A handshake with a powerful squeeze is considered admirable, however if you squeeze too much when you hold your golf club, your swing will probably be inconsistent. When you hold on to your club like it was the last shirt in your size at the Balloon Sale, you create unwanted tension in your hands, arms, and shoulders.
 
 One of the main reasons for gripping your clubs too tight is FEAR. Yes, that’s right. Fear you might not hit it straight, fear you might not make good contact with the ball, or that the club might twist or fly out of your hands if you don’t hang on tight enough. The first two phobias might best be corrected by a lesson with one of our professionals, but the solution to the last one might just be found in the palms of your hands.
 
Take a look at your clubs’ grips. If you haven’t changed your grips since most woods were really made of wood, you need to ask yourself the following questions. Are the grips showing any signs of age? Do they have any tears? Are any of the grooves on the grip worn out? Is the tip of the grip dry and cracking? Is there a worn spot where your right thumb goes? Are they as slick as North Atherton Street after an ice storm? If you can answer yes to any of these questions it might be time to have one of our staff inspect your clubs’ grips.
 
Having good grips on your clubs is essential. Remember that your club’s grip is the first and last connection you have to your equipment and more importantly, to the ball you’re striking.
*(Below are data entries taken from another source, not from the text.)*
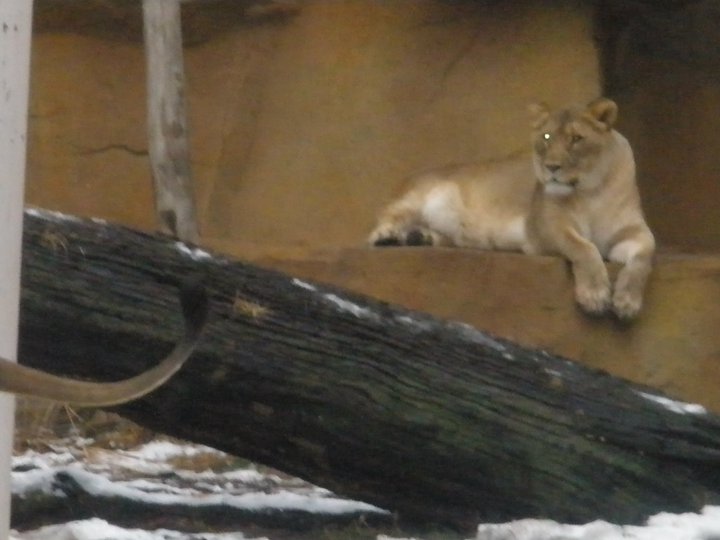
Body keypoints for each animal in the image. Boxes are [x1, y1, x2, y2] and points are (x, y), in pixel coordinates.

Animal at [368, 97, 655, 319]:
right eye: (546, 137)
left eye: (576, 138)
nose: (551, 167)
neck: (593, 191)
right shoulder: (544, 227)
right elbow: (583, 247)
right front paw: (595, 296)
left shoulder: (634, 231)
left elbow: (644, 258)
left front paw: (627, 302)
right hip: (421, 196)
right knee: (385, 220)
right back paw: (388, 236)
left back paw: (420, 237)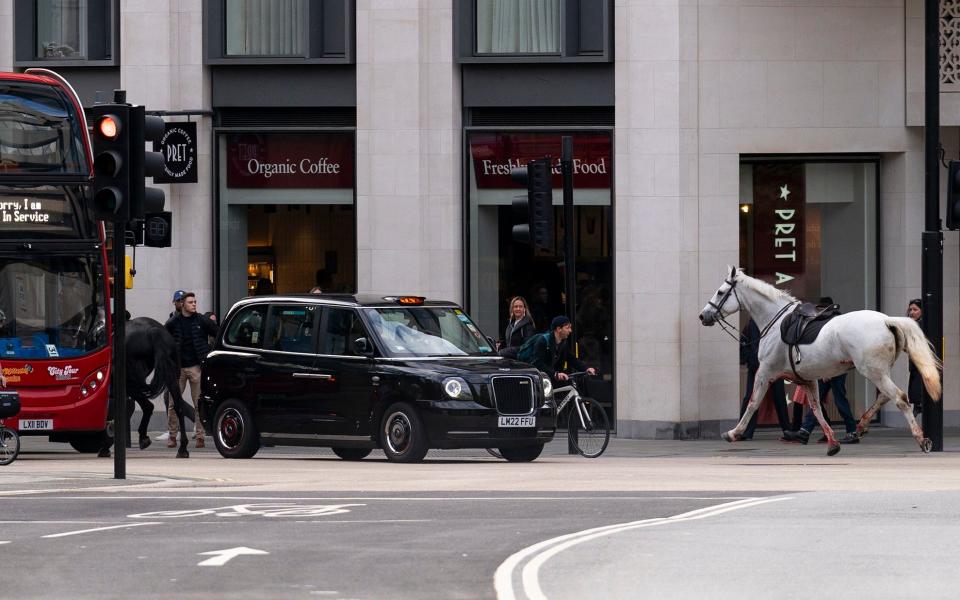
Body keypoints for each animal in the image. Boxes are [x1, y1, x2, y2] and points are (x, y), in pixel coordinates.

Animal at [100, 316, 194, 458]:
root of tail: (154, 331)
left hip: (130, 382)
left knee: (148, 406)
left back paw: (142, 438)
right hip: (172, 377)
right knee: (178, 406)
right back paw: (182, 448)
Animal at [696, 268, 936, 454]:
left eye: (720, 292)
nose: (703, 315)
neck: (775, 322)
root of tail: (887, 321)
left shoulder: (765, 371)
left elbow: (753, 403)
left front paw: (734, 433)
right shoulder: (807, 379)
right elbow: (816, 408)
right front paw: (832, 443)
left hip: (873, 371)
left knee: (900, 398)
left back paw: (920, 438)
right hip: (879, 371)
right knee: (886, 397)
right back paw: (861, 426)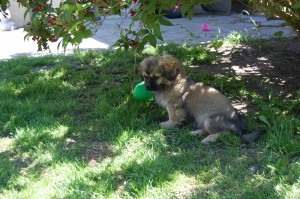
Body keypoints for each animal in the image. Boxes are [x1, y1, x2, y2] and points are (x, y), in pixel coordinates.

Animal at [137, 54, 266, 145]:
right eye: (145, 77)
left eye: (156, 77)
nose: (147, 86)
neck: (172, 83)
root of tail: (239, 128)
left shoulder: (174, 105)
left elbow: (173, 117)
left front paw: (168, 124)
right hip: (203, 119)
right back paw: (196, 133)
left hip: (209, 119)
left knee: (226, 132)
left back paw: (209, 139)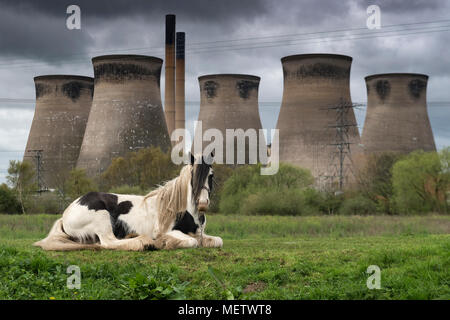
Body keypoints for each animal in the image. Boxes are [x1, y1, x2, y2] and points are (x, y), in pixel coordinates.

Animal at [33, 151, 223, 251]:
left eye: (211, 175)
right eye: (193, 176)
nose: (203, 204)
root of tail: (66, 214)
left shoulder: (200, 233)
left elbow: (217, 240)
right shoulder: (168, 231)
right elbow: (191, 242)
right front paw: (163, 242)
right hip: (101, 218)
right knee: (108, 242)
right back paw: (144, 242)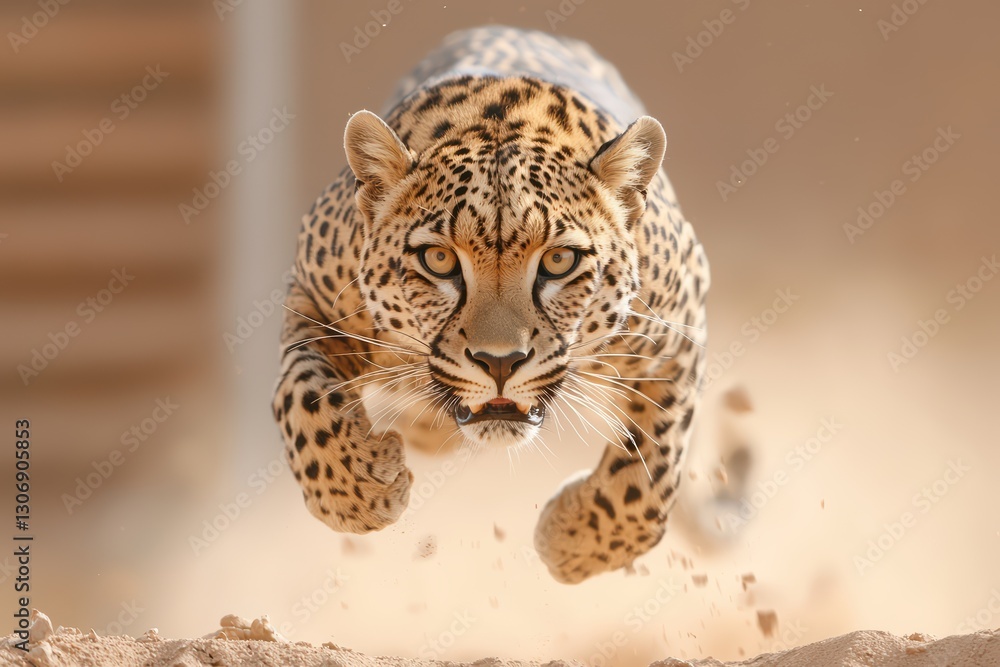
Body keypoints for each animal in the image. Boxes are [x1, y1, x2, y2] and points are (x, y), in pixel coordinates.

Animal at [271, 26, 710, 584]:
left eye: (559, 260)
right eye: (438, 259)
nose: (499, 362)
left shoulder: (678, 327)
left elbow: (653, 467)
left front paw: (573, 543)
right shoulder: (311, 294)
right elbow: (301, 394)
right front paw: (356, 490)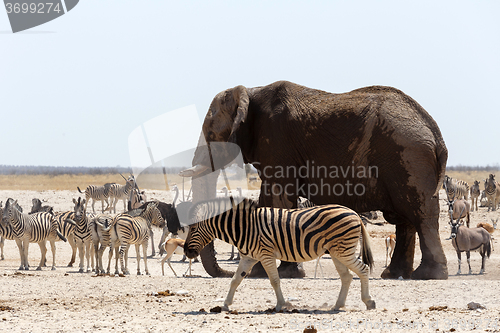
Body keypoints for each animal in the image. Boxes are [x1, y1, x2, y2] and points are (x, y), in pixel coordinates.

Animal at [181, 80, 450, 280]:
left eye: (211, 132)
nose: (226, 273)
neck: (250, 91)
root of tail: (435, 132)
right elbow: (269, 199)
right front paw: (260, 271)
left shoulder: (278, 143)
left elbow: (279, 198)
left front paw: (283, 272)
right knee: (405, 219)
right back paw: (393, 275)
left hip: (409, 158)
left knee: (420, 214)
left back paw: (428, 275)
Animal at [184, 197, 376, 312]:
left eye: (192, 228)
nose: (186, 251)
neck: (245, 227)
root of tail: (354, 213)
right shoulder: (249, 257)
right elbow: (235, 280)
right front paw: (225, 304)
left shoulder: (266, 255)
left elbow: (274, 280)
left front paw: (281, 305)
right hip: (337, 253)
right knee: (347, 276)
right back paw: (338, 305)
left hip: (344, 251)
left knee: (363, 270)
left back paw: (368, 302)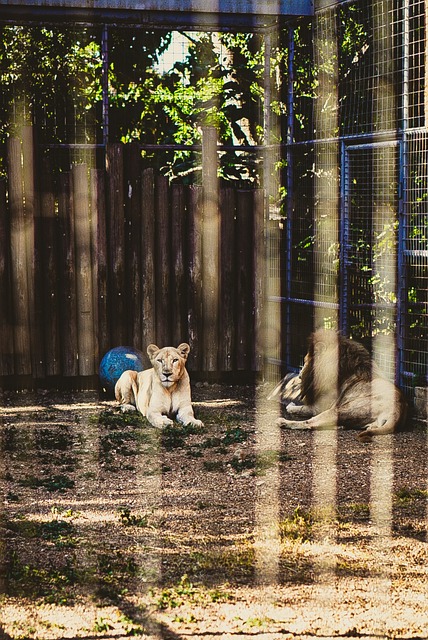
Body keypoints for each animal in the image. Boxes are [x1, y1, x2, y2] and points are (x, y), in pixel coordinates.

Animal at [271, 329, 407, 439]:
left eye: (305, 361)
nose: (300, 372)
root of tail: (398, 411)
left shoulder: (321, 406)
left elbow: (303, 408)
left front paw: (291, 406)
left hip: (340, 410)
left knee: (310, 423)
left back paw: (283, 422)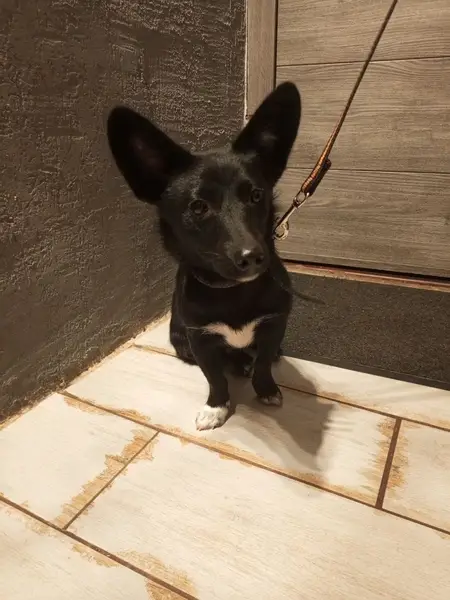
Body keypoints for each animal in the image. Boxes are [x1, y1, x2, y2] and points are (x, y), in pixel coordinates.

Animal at [107, 82, 301, 430]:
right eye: (198, 207)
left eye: (256, 195)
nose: (253, 257)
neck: (232, 291)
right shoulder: (200, 342)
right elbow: (215, 378)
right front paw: (216, 407)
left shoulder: (273, 326)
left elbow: (264, 363)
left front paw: (266, 390)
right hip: (181, 342)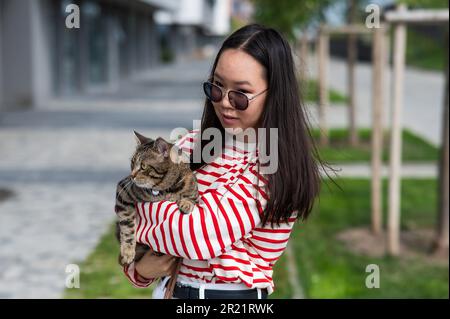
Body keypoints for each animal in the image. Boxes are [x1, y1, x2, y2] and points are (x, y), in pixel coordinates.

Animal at [115, 131, 198, 300]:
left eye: (143, 166)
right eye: (132, 163)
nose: (132, 176)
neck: (166, 189)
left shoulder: (193, 186)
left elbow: (191, 196)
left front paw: (186, 203)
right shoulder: (123, 192)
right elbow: (127, 227)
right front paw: (127, 251)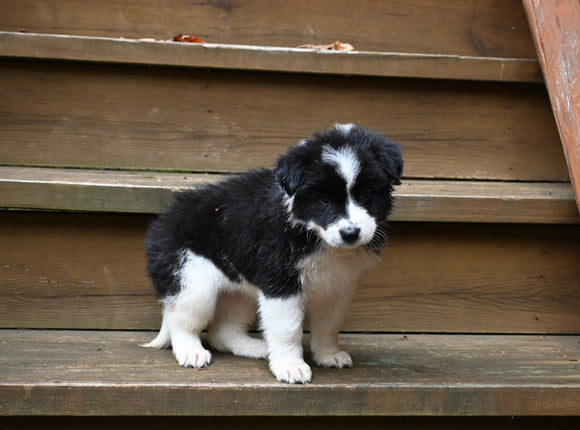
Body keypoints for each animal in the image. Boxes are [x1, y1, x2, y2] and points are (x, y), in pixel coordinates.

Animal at [144, 123, 404, 382]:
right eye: (323, 199)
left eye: (366, 194)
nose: (350, 233)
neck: (312, 233)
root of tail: (162, 223)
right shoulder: (279, 281)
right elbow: (288, 329)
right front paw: (290, 366)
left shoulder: (336, 286)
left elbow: (329, 324)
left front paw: (328, 355)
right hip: (191, 281)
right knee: (182, 322)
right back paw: (191, 352)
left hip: (240, 291)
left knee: (222, 332)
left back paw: (256, 348)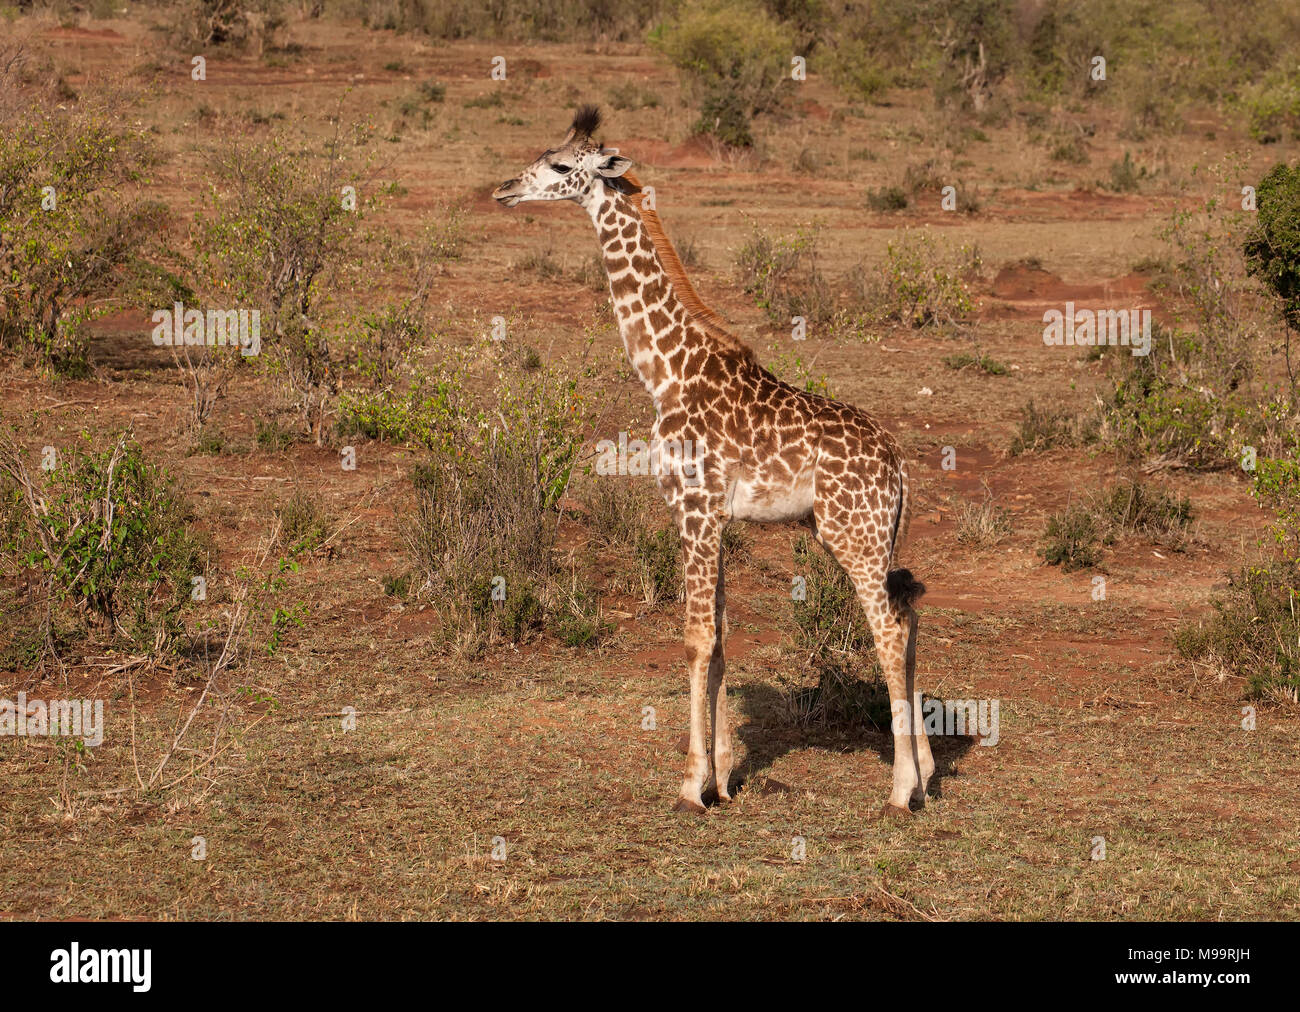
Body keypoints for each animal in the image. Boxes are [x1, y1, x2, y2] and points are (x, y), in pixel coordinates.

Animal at [492, 106, 933, 816]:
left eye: (559, 165)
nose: (505, 189)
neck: (665, 371)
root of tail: (898, 461)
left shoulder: (693, 509)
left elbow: (697, 638)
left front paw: (689, 787)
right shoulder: (714, 519)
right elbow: (721, 638)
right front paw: (722, 779)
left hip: (853, 534)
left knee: (889, 627)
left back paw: (900, 791)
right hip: (858, 533)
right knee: (910, 612)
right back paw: (927, 775)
Having the confidence that your grips will perform properly will lead to a more relaxed, smooth swing. Your grips should be in good condition, showing no unusual signs of wear or age. They should have a slight to strong tacky feel. That means that when you rub your hand across the grip it should resist the motion, or feel like the grip is trying to “grab” at you.
 
Most experts recommend that you change your grips every year or two depending on how many rounds of golf you play. With the wide variety of grips available today, selecting the right one for your needs is as simple as stopping by the golf shop. This is a small investment to make that can pay large dividends. New grips will help to relieve some of the tension in your swing, increase your confidence level, and thus, your enjoyment of the game. Then you can save the strong-arming for the next Balloon Sale.